Gov. Mike Parson says he’s taking a hands-off approach to filling two high-paying cabinet positions in his administration.
The looming departures of Zora Mulligan as the state’s higher education commissioner and May Scheve-Reardon as the long-time director of the Missouri Lottery have opened the door to new leadership.
But, in each case, the agencies are governed by commissions, rather than overseen directly by the governor.
That, a spokeswoman said, means the Republican governor is not getting directly involved in the search for replacements.
“Governor Parson appoints the members of Commissions and has chosen individuals who he believes will make the right decisions on behalf of the people of Missouri. Each Commission determines its leader,” aide Kelli Jones said. “Governor Parson is confident each Commission will appoint a strong leader who will continue to move Missouri forward.”
Parson’s public attitude is different than his predecessor, former Gov. Eric Greitens, who resigned in 2018 under a cloud of scandal.
Greitens, a Republican who is attempting a political comeback this year as a candidate for U.S. Senate, spent much of 2017 stacking the state school board with his own appointees. Without any public explanation, the new board members then moved to fire Education Commissioner Margie Vandeven, despite her receiving high marks from school advocates and other education observers.
A year later, after Greitens had left office, Vandeven was rehired.

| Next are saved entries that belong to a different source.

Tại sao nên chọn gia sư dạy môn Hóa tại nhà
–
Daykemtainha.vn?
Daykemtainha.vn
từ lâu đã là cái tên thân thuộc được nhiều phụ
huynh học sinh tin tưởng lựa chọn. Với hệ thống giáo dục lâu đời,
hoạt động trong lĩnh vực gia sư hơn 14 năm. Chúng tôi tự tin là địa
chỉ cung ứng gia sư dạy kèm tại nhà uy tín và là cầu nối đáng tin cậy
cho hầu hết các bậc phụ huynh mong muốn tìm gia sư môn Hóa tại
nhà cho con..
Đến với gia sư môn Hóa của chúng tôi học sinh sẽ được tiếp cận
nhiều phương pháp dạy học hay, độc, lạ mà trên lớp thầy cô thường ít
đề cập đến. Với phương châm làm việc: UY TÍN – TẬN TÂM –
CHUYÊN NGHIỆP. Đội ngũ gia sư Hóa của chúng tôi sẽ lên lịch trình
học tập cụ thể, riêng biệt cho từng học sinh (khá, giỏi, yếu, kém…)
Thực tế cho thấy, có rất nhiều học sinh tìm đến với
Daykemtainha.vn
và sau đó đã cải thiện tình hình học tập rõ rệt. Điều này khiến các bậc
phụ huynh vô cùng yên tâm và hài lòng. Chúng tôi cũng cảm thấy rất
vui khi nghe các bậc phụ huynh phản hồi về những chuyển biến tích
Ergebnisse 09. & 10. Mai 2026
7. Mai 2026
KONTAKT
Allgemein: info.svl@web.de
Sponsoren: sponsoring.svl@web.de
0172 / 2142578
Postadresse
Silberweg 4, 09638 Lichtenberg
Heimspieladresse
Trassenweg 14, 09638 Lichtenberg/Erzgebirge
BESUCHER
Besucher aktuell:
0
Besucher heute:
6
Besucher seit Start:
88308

As governor, Parson has had a penchant for picking current or former lawmakers for jobs in his administration, giving most of them a raise from their $39,500 House or Senate salaries to boost their taxpayer-funded pensions down the line.
Scheve-Reardon earned $127,954 in 2021, while Mulligan pulled in $182,052.

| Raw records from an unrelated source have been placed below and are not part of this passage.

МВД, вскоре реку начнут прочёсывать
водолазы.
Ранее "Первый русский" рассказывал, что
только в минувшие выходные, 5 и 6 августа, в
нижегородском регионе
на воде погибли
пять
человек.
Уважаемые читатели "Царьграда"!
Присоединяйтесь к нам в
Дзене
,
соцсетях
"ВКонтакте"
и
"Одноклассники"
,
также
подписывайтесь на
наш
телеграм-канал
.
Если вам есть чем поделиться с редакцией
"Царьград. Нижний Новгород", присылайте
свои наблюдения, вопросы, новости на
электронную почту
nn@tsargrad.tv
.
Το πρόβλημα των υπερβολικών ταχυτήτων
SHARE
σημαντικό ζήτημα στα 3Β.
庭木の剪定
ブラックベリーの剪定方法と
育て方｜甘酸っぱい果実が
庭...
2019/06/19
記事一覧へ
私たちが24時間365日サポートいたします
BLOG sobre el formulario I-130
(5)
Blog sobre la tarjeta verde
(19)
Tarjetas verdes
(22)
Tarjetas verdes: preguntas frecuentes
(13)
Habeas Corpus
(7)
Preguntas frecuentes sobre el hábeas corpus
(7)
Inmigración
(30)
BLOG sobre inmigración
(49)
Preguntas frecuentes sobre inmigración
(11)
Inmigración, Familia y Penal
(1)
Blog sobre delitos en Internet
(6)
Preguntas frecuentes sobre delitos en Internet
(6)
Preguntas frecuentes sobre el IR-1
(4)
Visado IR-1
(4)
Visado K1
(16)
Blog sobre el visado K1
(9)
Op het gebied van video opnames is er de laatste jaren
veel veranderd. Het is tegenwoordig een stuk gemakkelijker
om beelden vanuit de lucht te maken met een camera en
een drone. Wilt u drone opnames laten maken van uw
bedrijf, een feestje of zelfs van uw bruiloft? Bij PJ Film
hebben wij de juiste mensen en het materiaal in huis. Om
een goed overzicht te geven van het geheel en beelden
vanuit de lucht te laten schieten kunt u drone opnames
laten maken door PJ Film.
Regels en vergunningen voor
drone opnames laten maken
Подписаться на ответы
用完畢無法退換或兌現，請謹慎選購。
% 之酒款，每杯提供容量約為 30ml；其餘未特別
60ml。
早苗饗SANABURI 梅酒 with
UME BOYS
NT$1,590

In May, Mulligan was hired as executive vice president at Missouri State University after nearly six years at the Missouri Department of Higher Education and Workforce Development.
The Coordinating Board for Higher Education met in May to discuss the transition, placing deputy commissioner Leroy Wade to serve as interim commissioner once Mulligan leaves.

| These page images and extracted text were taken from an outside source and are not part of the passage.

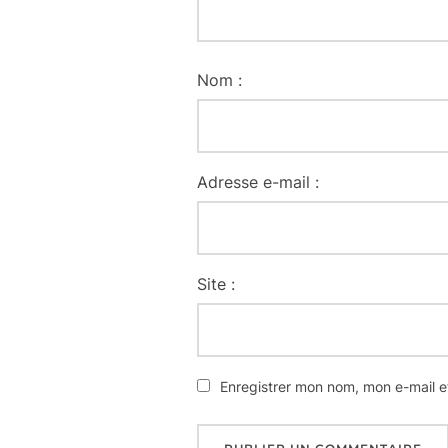
Nom :
Adresse e-mail :
Site :
Enregistrer mon nom, mon e-mail e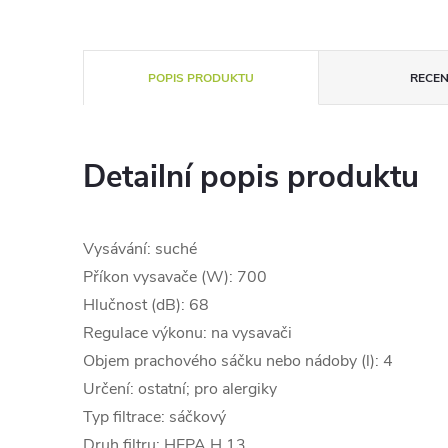
POPIS PRODUKTU
RECEN
Detailní popis produktu
Vysávání: suché
Příkon vysavače (W): 700
Hlučnost (dB): 68
Regulace výkonu: na vysavači
Objem prachového sáčku nebo nádoby (l): 4
Určení: ostatní; pro alergiky
Typ filtrace: sáčkový
Druh filtru: HEPA H 13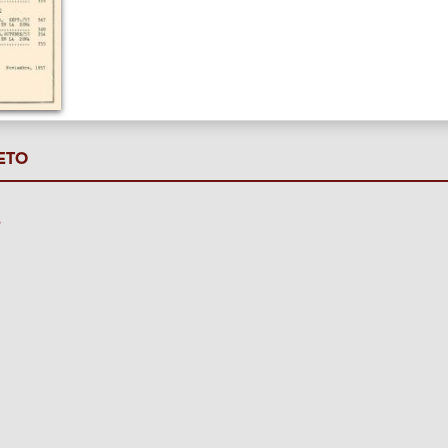
ETO
P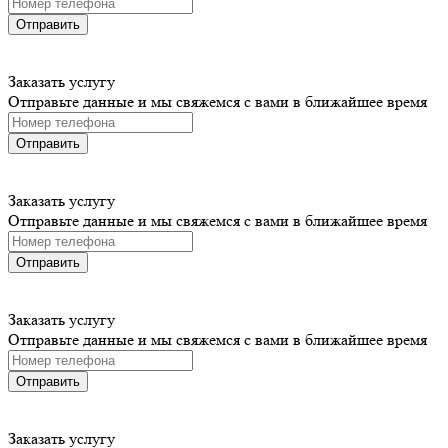
Отправить
Заказать услугу
Отправьте данные и мы свяжемся с вами в ближайшее время
Отправить
Заказать услугу
Отправьте данные и мы свяжемся с вами в ближайшее время
Отправить
Заказать услугу
Отправьте данные и мы свяжемся с вами в ближайшее время
Отправить
Заказать услугу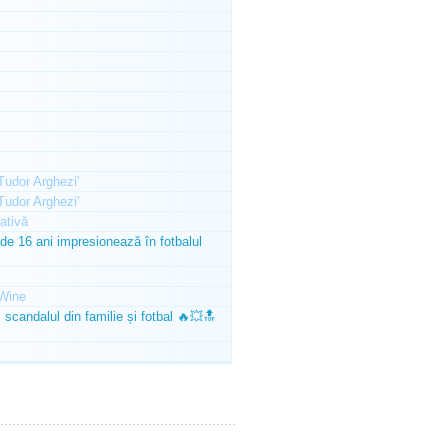
'Tudor Arghezi'
'Tudor Arghezi'
ativă
e 16 ani impresionează în fotbalul
Wine
scandalul din familie și fotbal 🔥💥🔝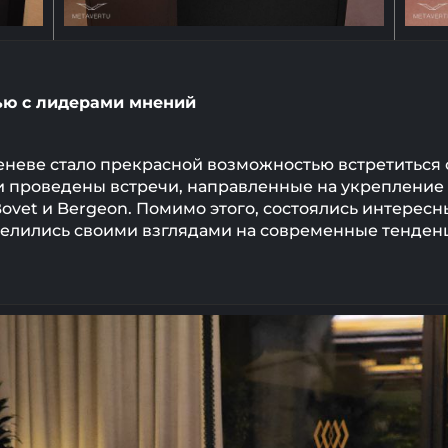
ью с лидерами мнений
Женеве стало прекрасной возможностью встретиться
и проведены встречи, направленные на укрепление
Bovet и Bergeon. Помимо этого, состоялись интерес
елились своими взглядами на современные тенден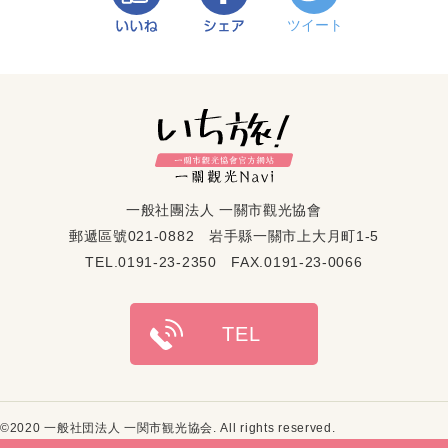
一般社團法人 一關市觀光協會
郵遞區號021-0882 岩手縣一關市上大月町1-5
TEL.0191-23-2350 FAX.0191-23-0066
©2020 一般社団法人 一関市観光協会. All rights reserved.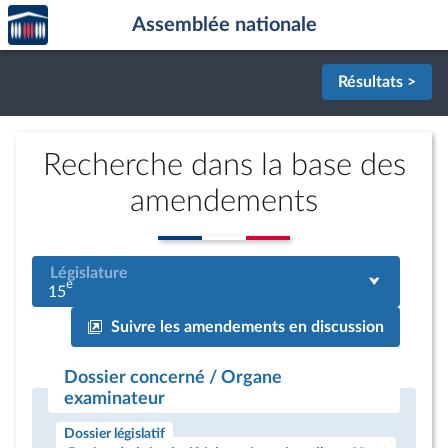
Accèder
Aller au contenu
Aller en bas de la page
Assemblée nationale
à la
page
d'accueil
Résultats >
Recherche dans la base des
amendements
Législature
e
15
Suivre les amendements en discussion
Dossier concerné / Organe
examinateur
Dossier législatif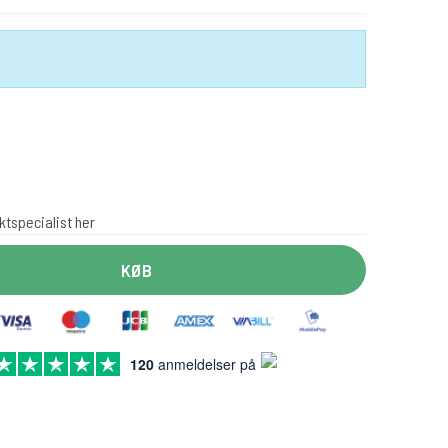
ktspecialist her
KØB
120
anmeldelser på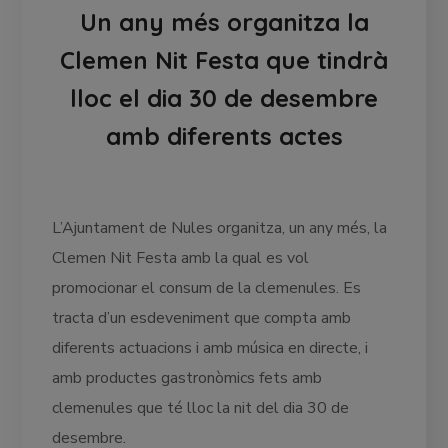
Un any més organitza la
Clemen Nit Festa que tindrà
lloc el dia 30 de desembre
amb diferents actes
L’Ajuntament de Nules organitza, un any més, la
Clemen Nit Festa amb la qual es vol
promocionar el consum de la clemenules. Es
tracta d’un esdeveniment que compta amb
diferents actuacions i amb música en directe, i
amb productes gastronòmics fets amb
clemenules que té lloc la nit del dia 30 de
desembre.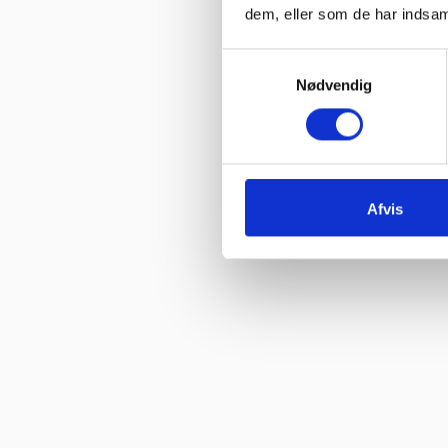
dem, eller som de har indsaml
Vurderet af Ole
“Glade gutter svarer meget klart og for gjort det arb, de lover med
Samtykkevalg
Nødvendig
Vurderet af Isken
“God faglig og personlig betjening.”
Vurderet af Kenneth Lynge
“God hjælp fra service afd”
Afvis
Vurderet af Benny
“God kundebetjening og der blev svaret høfligt på mine spørgsmål.
Vurderet af Kaj
“God snak med Keld Han kunne svare på hvad jeg havde spørgsmål 
Vurderet af Jeanette
“Har købt mange maskiner og fået god hjælp når der har været pr
Vurderet af Patricia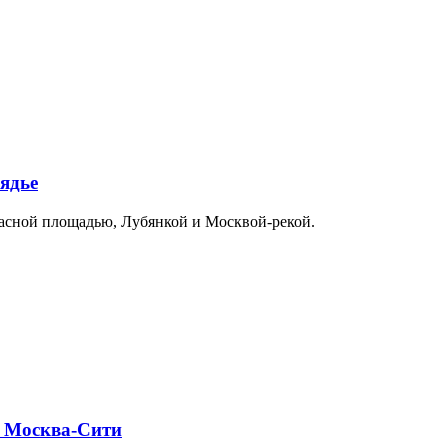
ядье
расной площадью, Лубянкой и Москвой-рекой.
и Москва-Сити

Mulligan, the longest-serving commissioner in the past 20 years, helped oversee a transition to absorb two workforce development divisions into the agency at the direction of Parson.
Wade has been with the department in various capacities since January 1986. He served as interim commissioner after former commissioner Dr. David Russell retired in 2016.
Scheve-Reardon, a former Democratic state lawmaker who served as director of the Lottery for more than 13 years, announced she was quitting earlier this month. She intends to stay through July 29.
She said battles with the Legislature over her agency’s budget, as well as their inability to stop the spread of illegal video gambling machines in convenience stores and gas stations, led her to step down.
Lottery Commission President Lance Mayfield of Viburnum said he has reached out to the governor’s office for any direction on filling the vacancy.
The plan, for now, is to hire an interim director who will not be a candidate for the full-time position, Mayfield said.
If Parson has a particular person in mind for either the interim or full-time post, Mayfield is not aware of it.
“It’s not been made known to me,” Mayfield said. “They haven’t actually said they have someone in mind.”
Mayfield said he plans to schedule a special meeting of the lottery commission to discuss the opening, with an eye on hiring someone by mid- to late fall.
“We are mapping it all out,” he said.
Although Parson said he’s staying out of the search for directors, Jones said he does have an opinion on their backgrounds.
“Governor Parson wants leaders who are public servants. He wants them to get up every day and work hard to ensure the needs of others are met. He wants leaders who never stop working to make the lives of others better,” Jones said. “Governor Parson often stresses that being a good leader isn’t about being the best, but making those around you better.”